Job item: Reproduce the entries line for line and character for character, beginning at the line that contains "CELEBRATING THE LIFE OF" and stopping after the line that contains "Leave a Reply".

Records shown:
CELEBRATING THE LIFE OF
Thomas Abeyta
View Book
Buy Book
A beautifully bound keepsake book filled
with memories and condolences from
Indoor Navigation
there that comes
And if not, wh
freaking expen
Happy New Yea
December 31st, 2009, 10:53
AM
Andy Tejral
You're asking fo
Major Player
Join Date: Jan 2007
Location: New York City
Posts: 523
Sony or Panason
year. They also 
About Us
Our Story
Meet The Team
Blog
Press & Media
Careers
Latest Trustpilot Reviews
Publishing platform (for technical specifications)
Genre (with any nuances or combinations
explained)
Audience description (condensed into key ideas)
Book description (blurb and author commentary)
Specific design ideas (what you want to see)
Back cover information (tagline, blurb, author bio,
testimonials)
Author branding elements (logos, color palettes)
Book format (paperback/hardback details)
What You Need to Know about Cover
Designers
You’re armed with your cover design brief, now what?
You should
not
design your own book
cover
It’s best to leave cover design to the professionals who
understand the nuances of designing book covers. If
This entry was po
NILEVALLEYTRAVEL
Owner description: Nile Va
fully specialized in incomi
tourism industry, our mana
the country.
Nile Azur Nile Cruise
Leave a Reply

---

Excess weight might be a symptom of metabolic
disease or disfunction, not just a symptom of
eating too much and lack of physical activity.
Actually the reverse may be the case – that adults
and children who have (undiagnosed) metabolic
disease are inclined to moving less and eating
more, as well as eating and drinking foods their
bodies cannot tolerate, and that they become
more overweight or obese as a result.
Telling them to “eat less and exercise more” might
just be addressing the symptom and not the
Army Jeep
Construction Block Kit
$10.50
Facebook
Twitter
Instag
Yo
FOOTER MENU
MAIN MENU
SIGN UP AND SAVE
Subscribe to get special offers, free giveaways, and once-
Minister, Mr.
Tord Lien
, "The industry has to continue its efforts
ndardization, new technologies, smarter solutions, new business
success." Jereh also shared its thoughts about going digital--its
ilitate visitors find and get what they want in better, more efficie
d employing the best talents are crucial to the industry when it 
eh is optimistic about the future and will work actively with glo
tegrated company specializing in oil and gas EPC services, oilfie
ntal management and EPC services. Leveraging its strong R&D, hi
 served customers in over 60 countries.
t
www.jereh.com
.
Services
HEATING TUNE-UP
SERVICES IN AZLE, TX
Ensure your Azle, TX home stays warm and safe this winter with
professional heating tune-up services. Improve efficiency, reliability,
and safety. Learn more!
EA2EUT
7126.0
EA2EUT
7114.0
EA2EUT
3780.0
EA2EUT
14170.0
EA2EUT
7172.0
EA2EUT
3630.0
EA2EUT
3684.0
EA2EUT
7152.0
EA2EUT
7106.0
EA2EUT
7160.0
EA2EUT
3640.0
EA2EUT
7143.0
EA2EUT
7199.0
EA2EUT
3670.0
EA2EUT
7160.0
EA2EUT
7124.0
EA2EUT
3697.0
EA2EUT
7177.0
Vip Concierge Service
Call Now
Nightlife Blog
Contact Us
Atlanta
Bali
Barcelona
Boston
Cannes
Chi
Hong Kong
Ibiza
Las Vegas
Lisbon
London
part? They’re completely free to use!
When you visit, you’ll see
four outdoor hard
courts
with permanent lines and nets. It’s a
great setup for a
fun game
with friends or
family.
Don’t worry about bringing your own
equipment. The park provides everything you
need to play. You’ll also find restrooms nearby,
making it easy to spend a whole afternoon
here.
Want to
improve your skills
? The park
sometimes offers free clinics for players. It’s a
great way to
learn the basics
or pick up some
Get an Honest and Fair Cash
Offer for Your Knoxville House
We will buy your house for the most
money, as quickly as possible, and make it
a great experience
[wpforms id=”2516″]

Answer space:
CELEBRATING THE LIFE OF
Thomas Abeyta
View Book
Buy Book
A beautifully bound keepsake book filled
with memories and condolences from
Indoor Navigation
there that comes
And if not, wh
freaking expen
Happy New Yea
December 31st, 2009, 10:53
AM
Andy Tejral
You're asking fo
Major Player
Join Date: Jan 2007
Location: New York City
Posts: 523
Sony or Panason
year. They also 
About Us
Our Story
Meet The Team
Blog
Press & Media
Careers
Latest Trustpilot Reviews
Publishing platform (for technical specifications)
Genre (with any nuances or combinations
explained)
Audience description (condensed into key ideas)
Book description (blurb and author commentary)
Specific design ideas (what you want to see)
Back cover information (tagline, blurb, author bio,
testimonials)
Author branding elements (logos, color palettes)
Book format (paperback/hardback details)
What You Need to Know about Cover
Designers
You’re armed with your cover design brief, now what?
You should
not
design your own book
cover
It’s best to leave cover design to the professionals who
understand the nuances of designing book covers. If
This entry was po
NILEVALLEYTRAVEL
Owner description: Nile Va
fully specialized in incomi
tourism industry, our mana
the country.
Nile Azur Nile Cruise
Leave a Reply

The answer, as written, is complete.